USACO section 3.3 Shopping Offers(DP或最短路)
IOI'95
In a certain shop, each kind of product has an integer price. For example, the price of a flower is 2 zorkmids (z) and the price of a vase is 5z. In order to attract more customers, the shop introduces some special offers.
A special offer consists of one or more product items together for a reduced price, also an integer. Examples:
- three flowers for 5z instead of 6z, or
- two vases together with one flower for 10z instead of 12z.
Write a program that calculates the price a customer has to pay for a purchase, making optimal use of the special offers to make the price as low as possible. You are not allowed to add items, even if that would lower the price.

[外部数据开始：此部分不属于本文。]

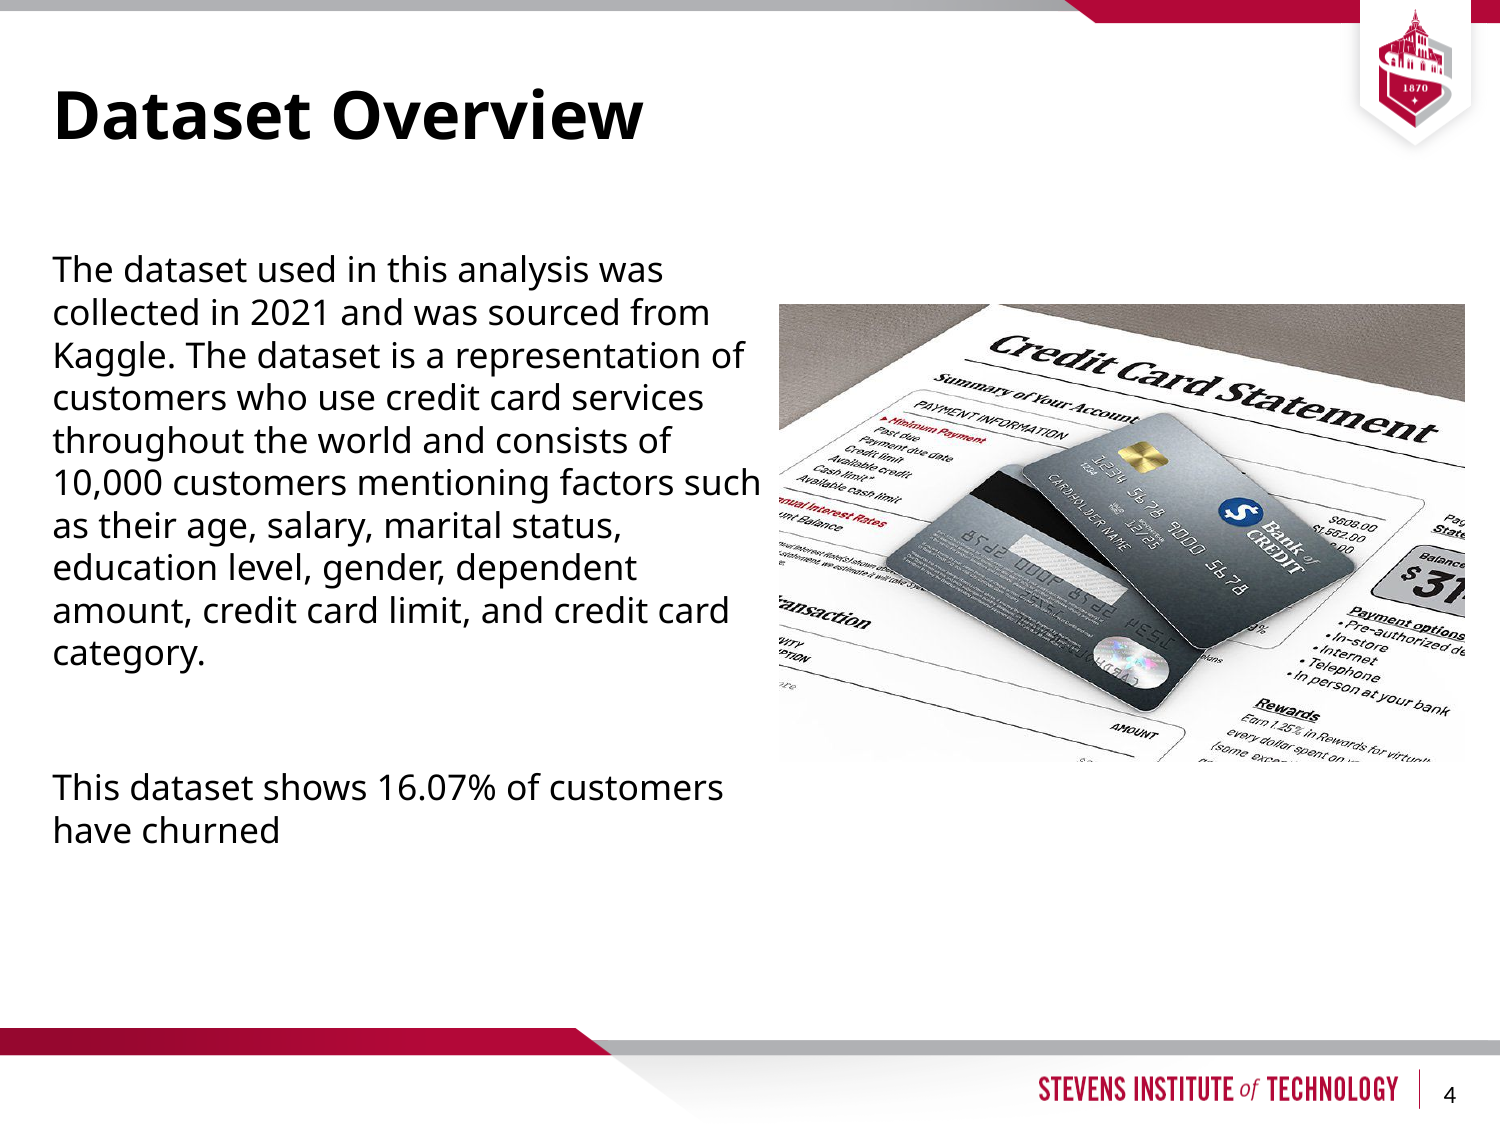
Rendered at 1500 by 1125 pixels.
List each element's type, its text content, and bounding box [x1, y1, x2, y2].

list The dataset used in this analysis was collected in 2021 and was sourced from Kaggle. The dataset is a representation of customers who use credit card services throughout the world and consists of 10,000 customers mentioning factors such as their age, salary, marital status, education level, gender, dependent amount, credit card limit, and credit card category. ​ This dataset shows 16.07% of customers have churned [37, 232, 780, 1000]
picture [0, 1028, 1500, 1125]
picture [0, 0, 1500, 160]
title Dataset Overview [37, 57, 1338, 245]
picture [779, 304, 1466, 762]
slide_number ‹#› [1428, 1071, 1490, 1108]
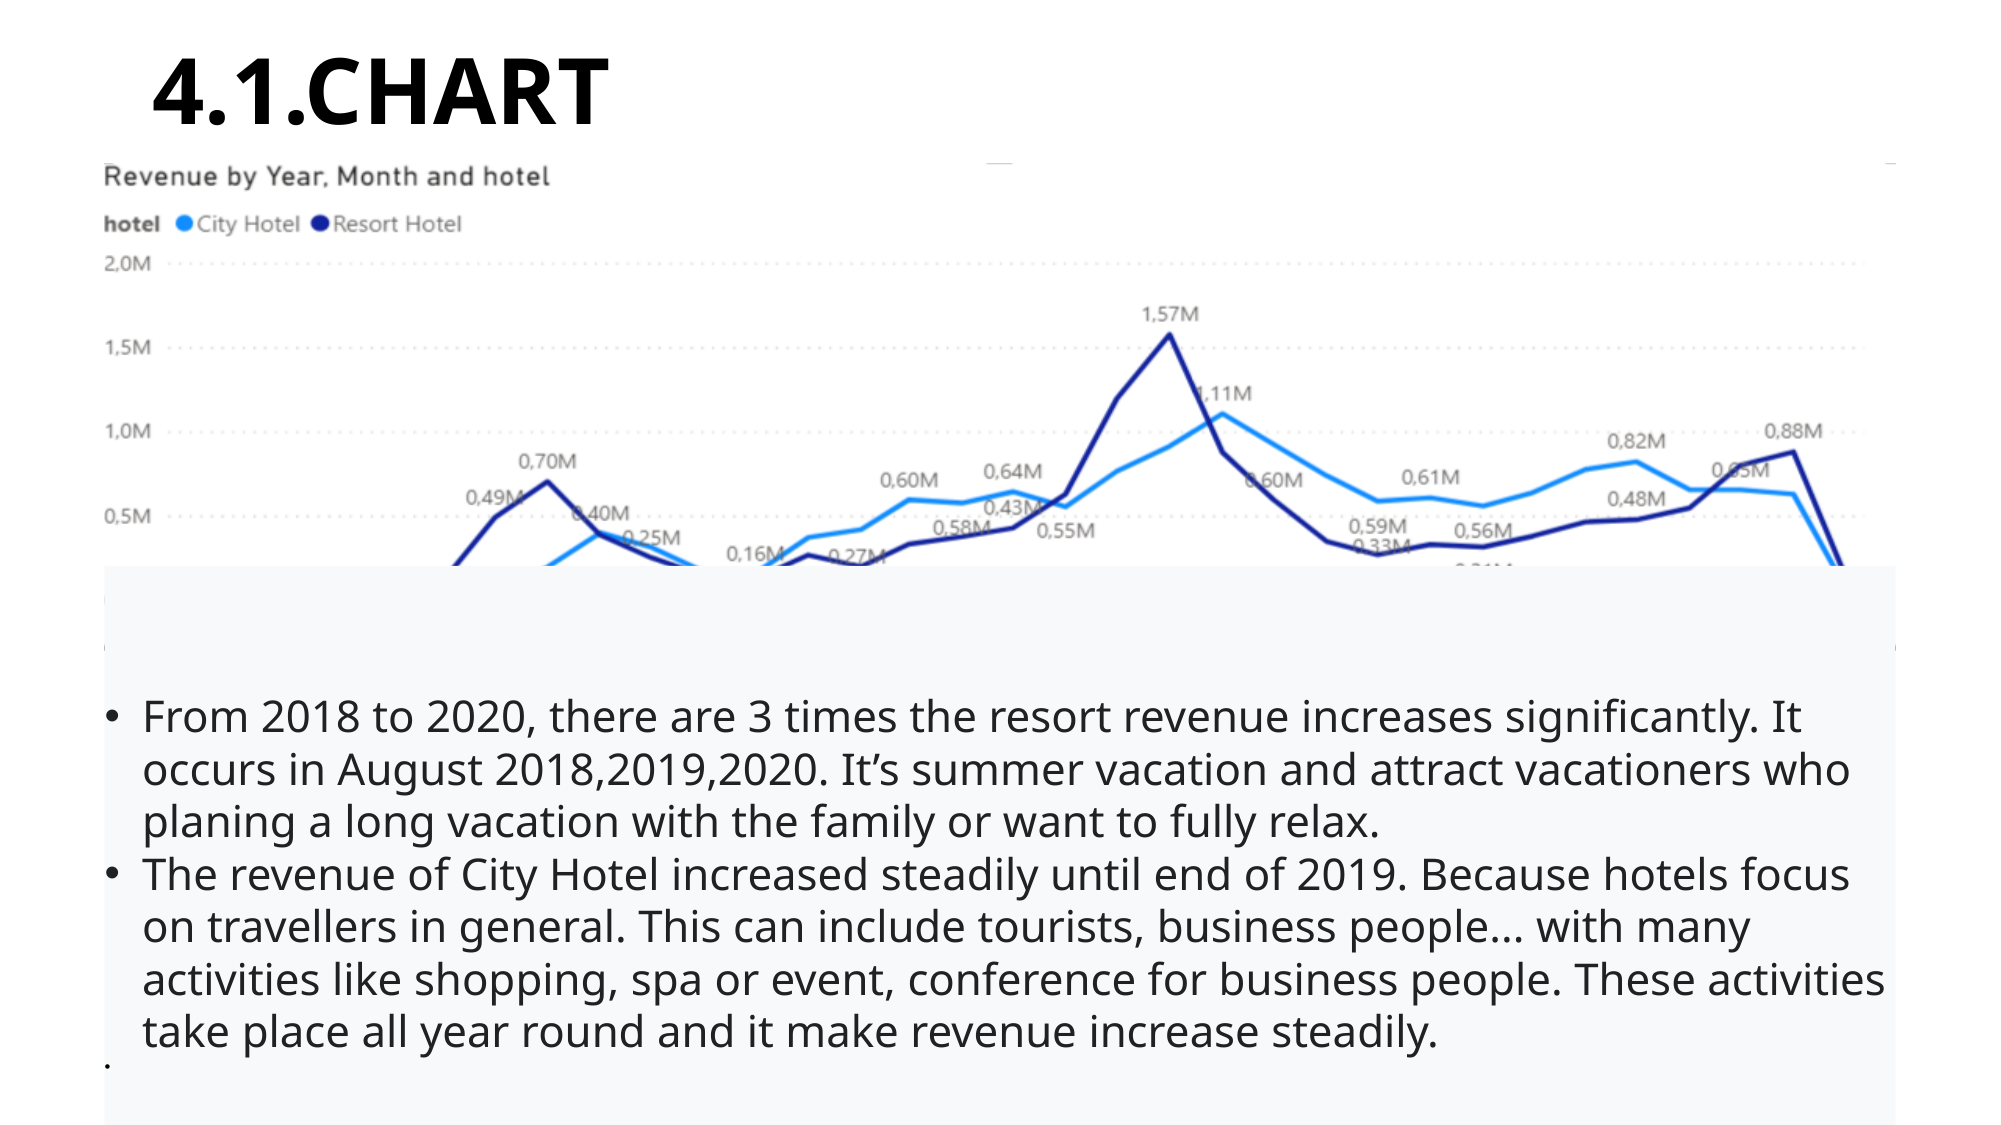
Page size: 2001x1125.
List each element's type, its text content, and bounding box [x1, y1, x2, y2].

picture [104, 163, 1896, 651]
title 4.1.CHART [137, 25, 1863, 163]
list From 2018 to 2020, there are 3 times the resort revenue increases significantly. It occurs in August 2018,2019,2020. It’s summer vacation and attract vacationers who planing a long vacation with the family or want to fully relax. The revenue of City Hotel increased steadily until end of 2019. Because hotels focus on travellers in general. This can include tourists, business people... with many activities like shopping, spa or event, conference for business people. These activities take place all year round and it make revenue increase steadily. [104, 651, 1896, 1125]
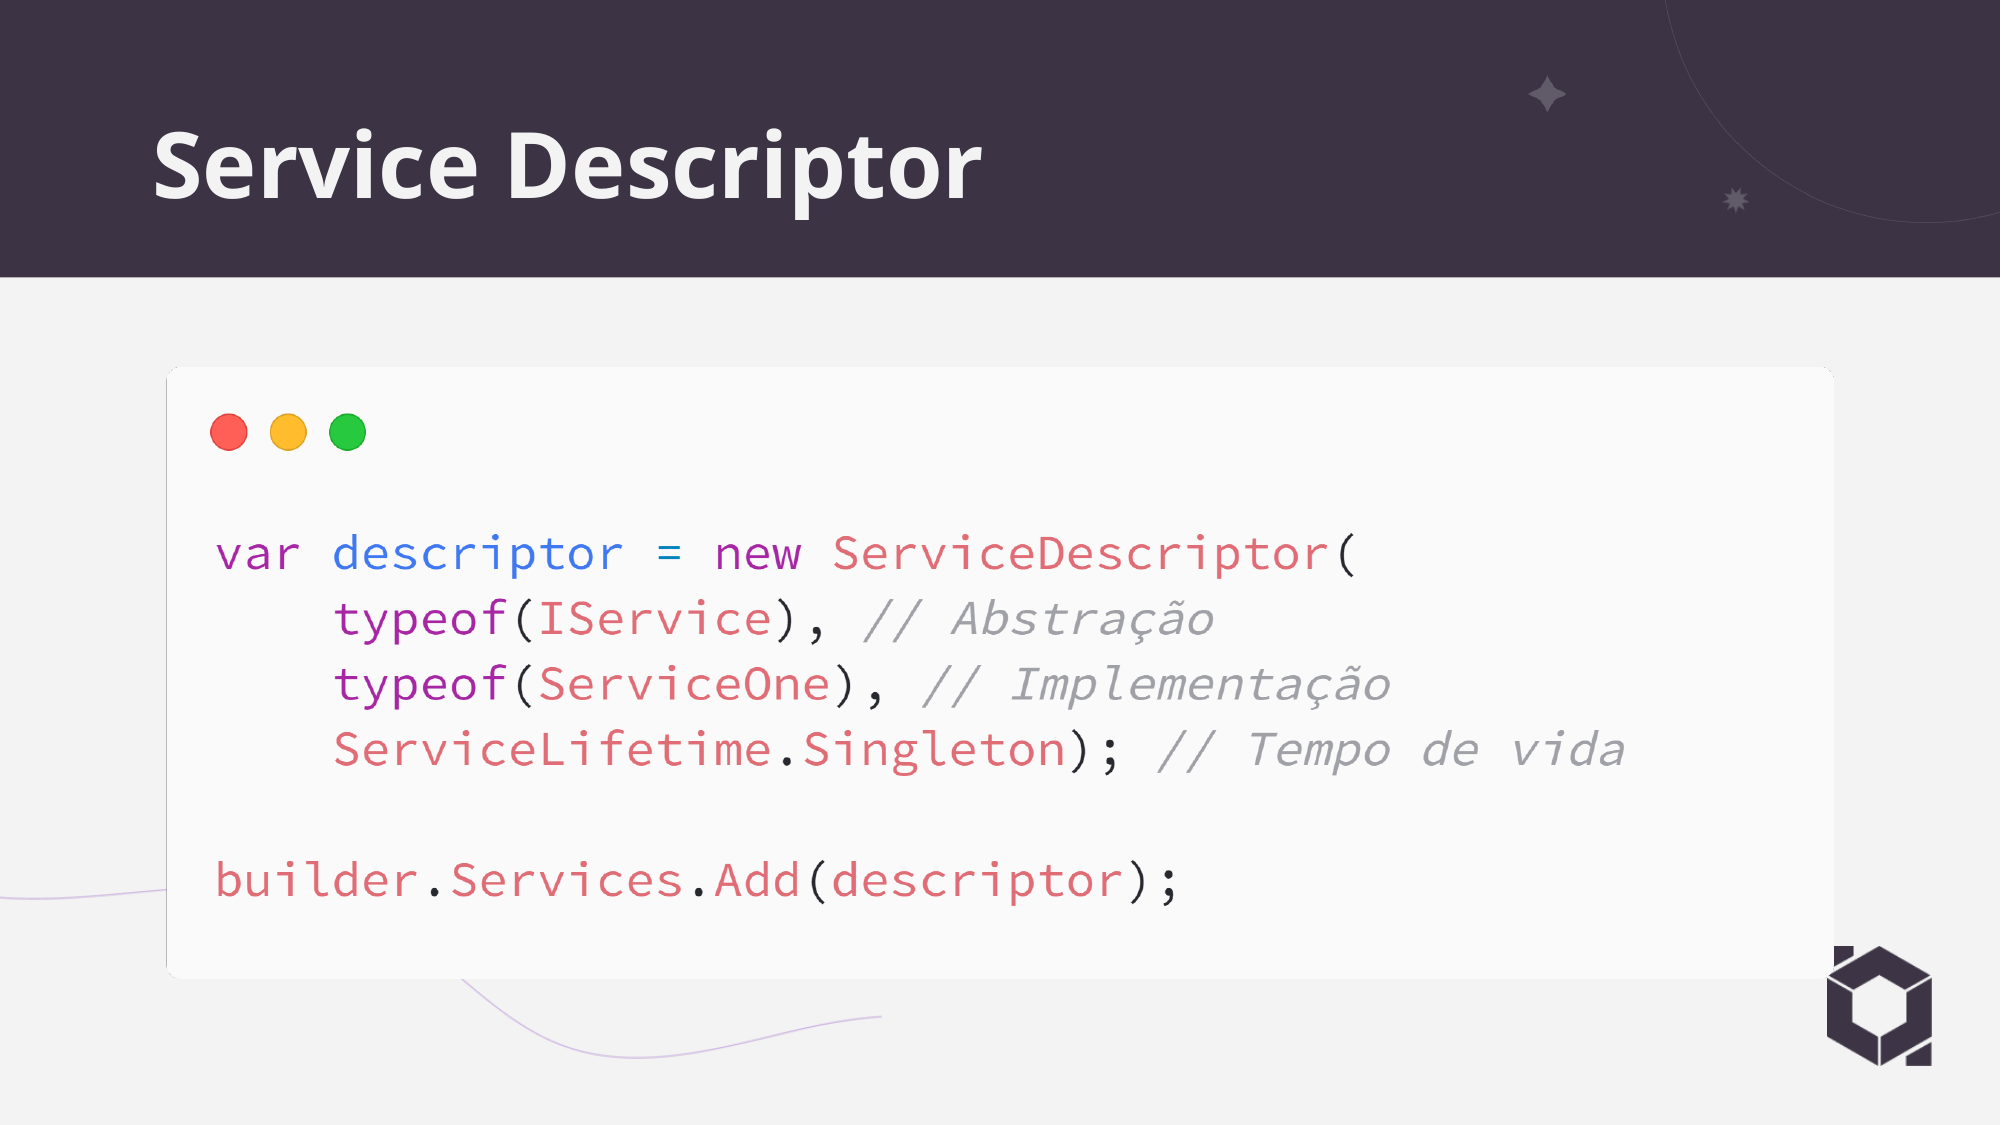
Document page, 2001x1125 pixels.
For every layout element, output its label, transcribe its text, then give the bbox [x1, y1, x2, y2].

text_box [0, 0, 1675, 200]
title Service Descriptor [137, 59, 1675, 200]
picture [0, 0, 2000, 1125]
picture [1528, 75, 1566, 112]
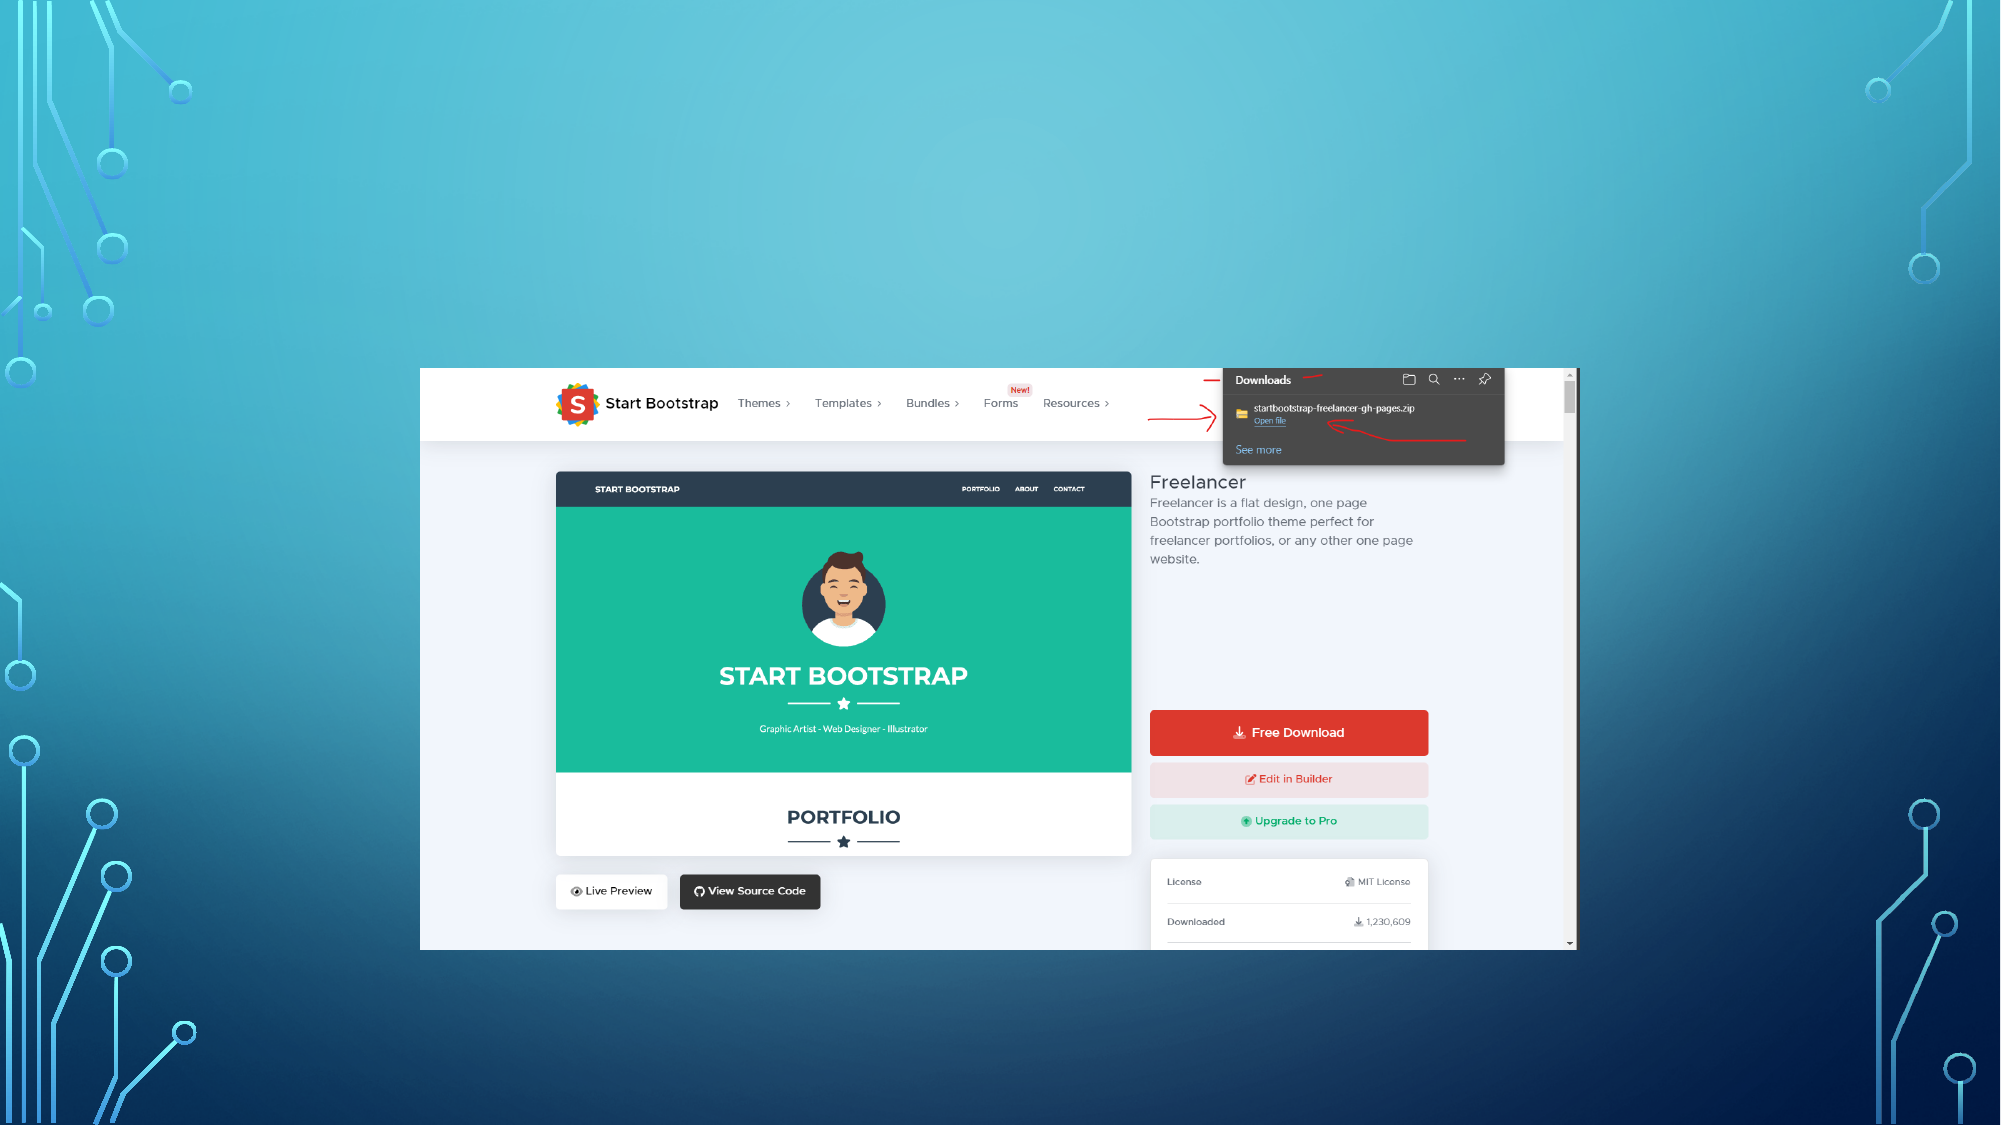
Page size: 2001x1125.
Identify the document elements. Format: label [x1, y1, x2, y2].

For the prices and offers given above, the (lowest) price for three flowers and two vases is 14z: two vases and one flower for the reduced price of 10z and two flowers for the regular price of 4z.
PROGRAM NAME: shopping
INPUT FORMAT
The input file has a set of offers followed by a purchase.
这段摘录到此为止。